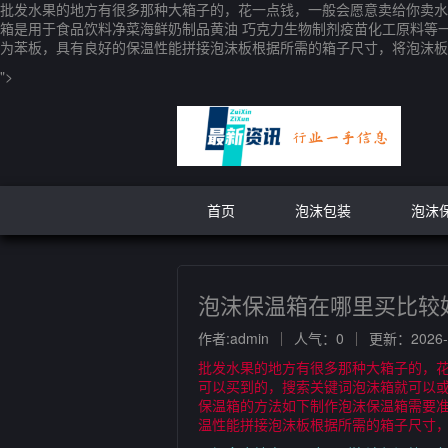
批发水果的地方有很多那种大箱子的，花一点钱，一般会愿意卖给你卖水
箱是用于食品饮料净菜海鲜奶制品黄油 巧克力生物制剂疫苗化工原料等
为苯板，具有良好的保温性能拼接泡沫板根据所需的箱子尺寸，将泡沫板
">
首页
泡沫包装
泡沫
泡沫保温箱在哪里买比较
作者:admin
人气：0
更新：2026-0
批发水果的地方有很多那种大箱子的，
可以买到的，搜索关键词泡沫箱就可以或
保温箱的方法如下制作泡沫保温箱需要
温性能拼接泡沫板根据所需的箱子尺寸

——

→ **PROBLEM**
Copy the material exactly. Do not include the pictures.

→ **RESULT BELOW**
批发水果的地方有很多那种大箱子的，花一点钱，一般会愿意卖给你卖水
箱是用于食品饮料净菜海鲜奶制品黄油 巧克力生物制剂疫苗化工原料等
为苯板，具有良好的保温性能拼接泡沫板根据所需的箱子尺寸，将泡沫板
">
首页
泡沫包装
泡沫
泡沫保温箱在哪里买比较
作者:admin
人气：0
更新：2026-0
批发水果的地方有很多那种大箱子的，
可以买到的，搜索关键词泡沫箱就可以或
保温箱的方法如下制作泡沫保温箱需要
温性能拼接泡沫板根据所需的箱子尺寸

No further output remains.